2. Send the public key to your server along with whatever user identifying information you want.
3. Have the server sign it if it is happy with the user information, and send it back signed.
4. Install the private key part and the signed public key as a client certificate and use that for authentication from now on.

Is this convenient? With some effort, it could be made to work. Mostly, though, there are some lessons to be learned from it:

  1. Password based authentication is insecure, get over it.
  2. Replacing it with less security (as proposed) is a terrible idea, unless you work for the NSA. A more secure future requires more key management, not less. The key is to drive browser adoption of good key management solutions. Good key management makes using unique site keys easier, too.
  3. This is still a bad solution; get used to the idea that SSL/TLS is a stopgap solution for security. We need more end-to-end security, and less transport security. But that leads off into an entirely new direction.

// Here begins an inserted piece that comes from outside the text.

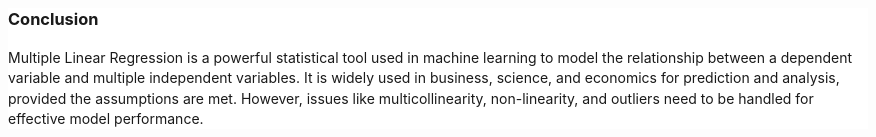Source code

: 
### **Conclusion**

Multiple Linear Regression is a powerful statistical tool used in machine learning to model the relationship between a dependent variable and multiple independent variables. It is widely used in business, science, and economics for prediction and analysis, provided the assumptions are met. However, issues like multicollinearity, non-linearity, and outliers need to be handled for effective model performance.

Back in the day when I was writing CMS for a few clients I always used this idea. Most of the people I was coding for were were using the CMS from work where they were already on their email. It made sense because it was easy (enter your email address and click on the link when it arrives) and you know when someone else is trying to enter the system using your email.


Therefore, any system which allows you to reset password or - worse - have it emailed to you is inherently insecure. Passwordless login is no more or less dangerous. Of course, it doesn't need to be email or SMS - it's just that those are the two most likely systems people use.


You're right. They are insecure.

Read my argument again. I'm not suggesting passwordless login is less secure than password based (though I haven't really tried to analyze it; it might well turn out that it there is a significant flaw). I just commented that "email security" makes me laugh.